Au-delà de la recherche, quatre autres chantiers de mutualisation ont été identifiés dans cette région : la production de ressources destinées aux élus, la formation, les missions de service public et les fonctions support.
La chambre régionale d'agriculture du Limousin avance aussi vers ce type de mutualisation pour, à terme, souder les trois chambres - Creuse, Haute-Vienne et Corrèze - au sein d'une chambre régionale fédératrice. La mise en place de programmes mutualisés, avec un référent unique pour toutes les chambres du territoire, est ainsi en cours. "Ces programmes sont menés en partenariat avec les chambres mais sont portés par la chambre régionale. Un référent est désigné, chargé de la gouvernance du projet sans autorité budgétaire ni hiérarchique. Les programmes sont ainsi mutualisés sans qu'il y ait changement de lieu ni ajout de niveaux ou de liens hiérarchiques", explique Bernard Rebière.
Le Limousin compte aussi mettre en place des "chefs de mission", chargés de conseiller les élus dans leur décision sur des thématiques diverses : politique de l'eau, environnement, réglementation, trame verte et bleue... Enfin, la région souhaite instaurer des services communs pour créer des économies d'échelle. Une réforme qui reste encore principalement écrite sur le papier, même si le budget des programmes mutualisés a déjà été décidé (200.000 euros), mais dont on connaît déjà les freins. "Les conditions d'emploi entre les quatre chambres du Limousin ne sont pas harmonisées, ça freine le projet", insiste Bernard Rebière. Même problème pour la région Bretagne. "Il y a aujourd'hui des inquiétudes de la part des salariés, mais nous ne diminuerons pas les charges par des licenciements ; nous profiterons des opportunités, comme les départs à la retraite ou les départs volontaires", détaille Patrice Plet, qui explique qu'il faudra aussi harmoniser les statuts de chacun...

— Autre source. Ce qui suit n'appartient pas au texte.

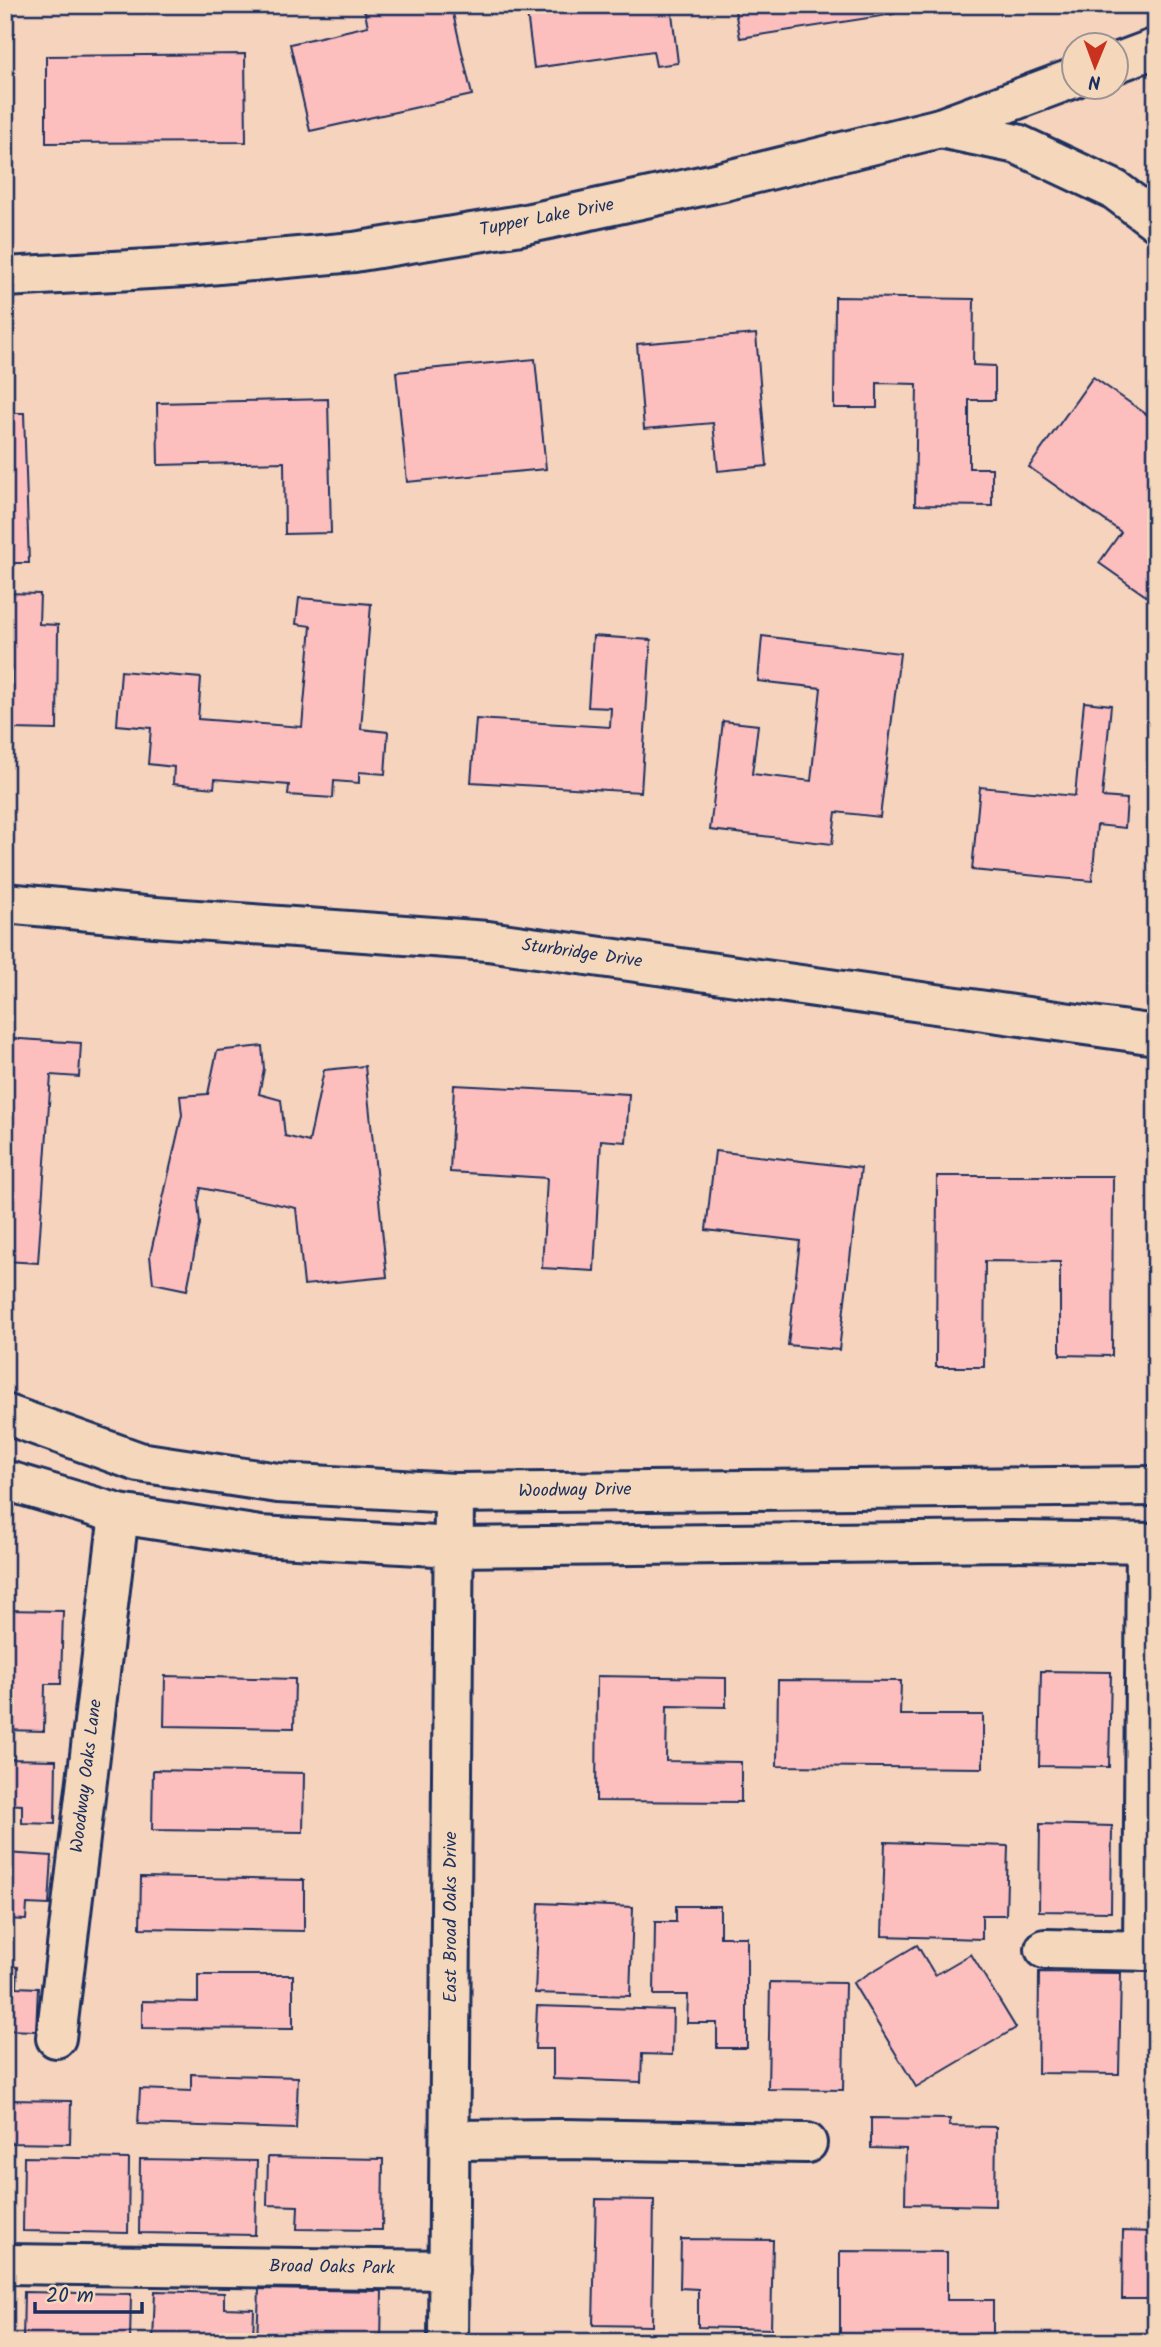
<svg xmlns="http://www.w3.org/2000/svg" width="1161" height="2347" font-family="Kalam,sans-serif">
	<rect width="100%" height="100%" fill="#f6d3bc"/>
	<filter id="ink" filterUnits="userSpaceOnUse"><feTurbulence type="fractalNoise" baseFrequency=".0143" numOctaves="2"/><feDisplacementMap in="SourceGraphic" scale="14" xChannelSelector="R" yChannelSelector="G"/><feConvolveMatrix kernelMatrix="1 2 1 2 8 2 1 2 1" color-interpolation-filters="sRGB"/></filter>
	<g filter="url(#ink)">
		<g fill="#fcbfbe" stroke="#1b2f5e" stroke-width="2">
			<polygon points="363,5 451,5 472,95 310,131 290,44 368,26"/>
			<polygon points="526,5 671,5 678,63 656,66 653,51 534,68"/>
			<polygon points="734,5 892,5 894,14 740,38"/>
			<polygon points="245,54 246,142 46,143 46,56"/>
			<polygon points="835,297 974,299 973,365 995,366 995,400 969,400 969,468 992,468 992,506 915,505 917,384 877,383 877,408 834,408"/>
			<polygon points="756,334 767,466 718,471 713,423 644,429 637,344"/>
			<polygon points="535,359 546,469 407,482 396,372"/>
			<polygon points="1093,377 1156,421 1156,603 1099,563 1121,532 1029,467"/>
			<polygon points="328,399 331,533 285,534 284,462 158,465 157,403"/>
			<polygon points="5,413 24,413 29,563 5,563"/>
			<polygon points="5,593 40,594 39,624 58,625 57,730 12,729 12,665 5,665"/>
			<polygon points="299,598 371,604 361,729 388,732 385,774 359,772 359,783 334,781 333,798 288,795 289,785 215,779 214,788 173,784 174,767 148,764 151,728 117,725 121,671 201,678 198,719 302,727 311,626 296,624"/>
			<polygon points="593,636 651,640 641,792 471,782 476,719 610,727 611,708 588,707"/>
			<polygon points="762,636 900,653 880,817 836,812 832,844 710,830 723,721 758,725 752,774 811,781 821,688 758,681"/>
			<polygon points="1084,702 1111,705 1102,797 1127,799 1125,828 1097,825 1092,881 972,870 980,787 1075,796"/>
			<polygon points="5,1038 81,1043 79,1077 51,1075 38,1263 5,1261"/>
			<polygon points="262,1046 264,1069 259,1094 281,1100 285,1136 309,1142 324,1070 365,1066 387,1277 304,1285 296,1208 201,1188 198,1202 200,1224 187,1290 153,1283 150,1256 182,1115 180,1096 208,1094 217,1051"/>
			<polygon points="454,1085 629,1094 626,1142 601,1140 594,1271 542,1268 547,1178 450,1172"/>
			<polygon points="715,1151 861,1168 839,1350 788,1345 800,1241 706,1230"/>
			<polygon points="937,1176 1113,1176 1112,1356 1060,1355 1060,1262 985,1261 984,1367 936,1367"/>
			<polygon points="5,1610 63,1611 61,1684 45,1684 44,1731 5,1730"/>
			<polygon points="1041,1671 1111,1672 1109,1767 1039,1766"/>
			<polygon points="165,1676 295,1679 294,1728 164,1726"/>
			<polygon points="597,1676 726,1678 726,1707 667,1706 666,1761 741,1762 741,1802 596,1801"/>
			<polygon points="778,1680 901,1681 900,1715 983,1715 983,1768 777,1766"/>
			<polygon points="5,1759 56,1760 55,1824 22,1823 22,1805 5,1804"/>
			<polygon points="153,1770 304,1773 303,1832 152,1830"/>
			<polygon points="1040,1824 1112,1826 1111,1912 1039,1911"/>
			<polygon points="885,1842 1008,1846 1006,1915 982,1915 982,1939 882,1936"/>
			<polygon points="5,1853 52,1856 49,1905 27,1904 26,1920 5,1919"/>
			<polygon points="141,1877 304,1880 304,1931 140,1928"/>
			<polygon points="539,1903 633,1907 630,1996 535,1993"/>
			<polygon points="676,1906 720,1906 720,1937 747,1937 747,2048 717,2048 717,2023 687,2023 688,1995 654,1995 655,1922 676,1922"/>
			<polygon points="917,1945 935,1975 971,1954 1016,2028 916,2087 853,1983"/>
			<polygon points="5,1966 18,1967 17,1987 38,1988 36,2031 5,2030"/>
			<polygon points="1039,1972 1121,1973 1119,2074 1038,2073"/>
			<polygon points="198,1975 293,1975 293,2029 142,2028 142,2001 198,2002"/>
			<polygon points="770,1982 845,1983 843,2090 768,2089"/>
			<polygon points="537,2006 673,2010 672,2055 642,2054 641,2082 553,2079 553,2049 535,2049"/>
			<polygon points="191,2074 298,2077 296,2129 138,2124 140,2089 191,2091"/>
			<polygon points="7,2100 71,2101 70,2144 6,2143"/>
			<polygon points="871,2118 950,2119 949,2126 996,2127 995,2206 905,2204 906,2149 871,2148"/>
			<polygon points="1151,2121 1156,2121 1156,2186 1149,2186"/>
			<polygon points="24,2157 129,2159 128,2233 23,2231"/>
			<polygon points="268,2157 383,2159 382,2230 297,2229 298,2206 267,2205"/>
			<polygon points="140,2159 257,2161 255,2235 139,2233"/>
			<polygon points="596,2199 654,2200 652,2326 593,2325"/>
			<polygon points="1123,2231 1156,2232 1156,2299 1122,2299"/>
			<polygon points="681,2239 773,2240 771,2329 698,2327 698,2289 680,2288"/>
			<polygon points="840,2251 947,2252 947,2300 993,2300 993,2340 840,2339"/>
			<polygon points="259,2289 382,2291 381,2342 257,2342"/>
			<polygon points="155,2291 224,2293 224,2308 254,2309 253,2342 153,2342"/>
			<polygon points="24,2292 131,2294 130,2342 23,2342"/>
		</g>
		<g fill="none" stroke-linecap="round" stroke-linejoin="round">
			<defs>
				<g id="minor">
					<polyline points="1116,63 1156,48"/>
					<polyline points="940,128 1017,144 1115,190 1156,221"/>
					<polyline points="5,277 186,267 354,252 521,225 724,181 940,128 1074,78"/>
					<polyline points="5,903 155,917 488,941 1156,1035"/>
					<polyline points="1045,1949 1156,1951"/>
					<polyline points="1143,1951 1146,1543"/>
					<polyline points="56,2038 119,1514"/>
					<polyline points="450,2140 563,2139 807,2143"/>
					<polyline points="5,2264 449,2270"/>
					<polyline points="448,2342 454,1493"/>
				</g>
				<g id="major">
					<polyline points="5,1414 139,1462 278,1483 454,1493 1156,1486"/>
					<polyline points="5,1480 119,1514 260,1536 454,1547 1013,1541 1156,1543"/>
				</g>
			</defs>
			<use href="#minor" stroke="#1b2f5e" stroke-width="44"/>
			<use href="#major" stroke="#1b2f5e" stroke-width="44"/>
			<use href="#minor" stroke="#f5d8bb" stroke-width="38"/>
			<use href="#major" stroke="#f5d8bb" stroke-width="38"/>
		</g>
	</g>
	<g text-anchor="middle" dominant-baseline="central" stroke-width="6" stroke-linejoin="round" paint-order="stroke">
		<g font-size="18" fill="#1b2f5e" stroke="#f5d8bb">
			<text transform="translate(547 218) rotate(-11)">Tupper Lake Drive</text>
			<text transform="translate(582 954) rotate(8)">Sturbridge Drive</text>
			<text transform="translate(575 1491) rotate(-1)">Woodway Drive</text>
			<text transform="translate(87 1776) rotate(-83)">Woodway Oaks Lane</text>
			<text transform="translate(451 1917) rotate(-90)">East Broad Oaks Drive</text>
			<text transform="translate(332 2268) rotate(1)">Broad Oaks Park</text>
		</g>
	</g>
	<rect width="1161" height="2347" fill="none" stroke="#f5d8bb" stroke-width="28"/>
	<rect x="14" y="14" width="1133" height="2319" fill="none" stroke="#1b2f5e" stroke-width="2.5" filter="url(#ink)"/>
	<g transform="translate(1095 66) rotate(181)"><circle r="33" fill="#f5d8bb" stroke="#9e9496" stroke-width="2"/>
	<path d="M0-5L12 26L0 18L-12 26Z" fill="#c8321e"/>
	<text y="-10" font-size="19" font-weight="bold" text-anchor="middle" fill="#1b2f5e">N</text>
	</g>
	<path d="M35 2302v10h107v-10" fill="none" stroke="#1b2f5e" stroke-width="3.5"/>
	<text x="46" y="2302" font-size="21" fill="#1b2f5e" stroke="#f5d8bb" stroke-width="5" paint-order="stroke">20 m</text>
</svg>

Autre difficulté : la gouvernance des élus. "Aujourd'hui, les élus ont un mandat départemental et non régional. Si on crée des commissions au niveau régional, les élus seront quand même obligés de consulter au niveau départemental, cela va être très lourd à gérer !", détaille le directeur de la chambre régionale d'agriculture du Limousin. Ce que prône la région Limousin pour éviter les doublons et la lourdeur des décisions : des commissions thématiques au niveau régional et des commissions transversales au niveau départemental. De ce côté, en Bretagne, les choses sont aussi en train de se mettre en place, avec une alternance de réunion des bureaux régionaux et départementaux pour aboutir à des décisions prises ensemble.
Quoi qu'il en soit, il faudra que toutes les régions aient dessiné leur principe d'organisation d'ici au 24 mars 2010, pour une mise en œuvre de ces orientations politiques sur les années 2010 et 2011. "Ca avance bien, rassure Etienne Regnaud, mais on a à faire une révolution copernicienne : offrir plus de services tout en développant notre rationalisation économique. Le point le plus difficile est la culture de gestion, qui est encore trop faible." C'est aussi pour cette raison que le niveau national a décidé de développer ses compétences d'appui et de conseil au réseau et de lancer douze services nationaux mutualisés d'ici la fin 2012.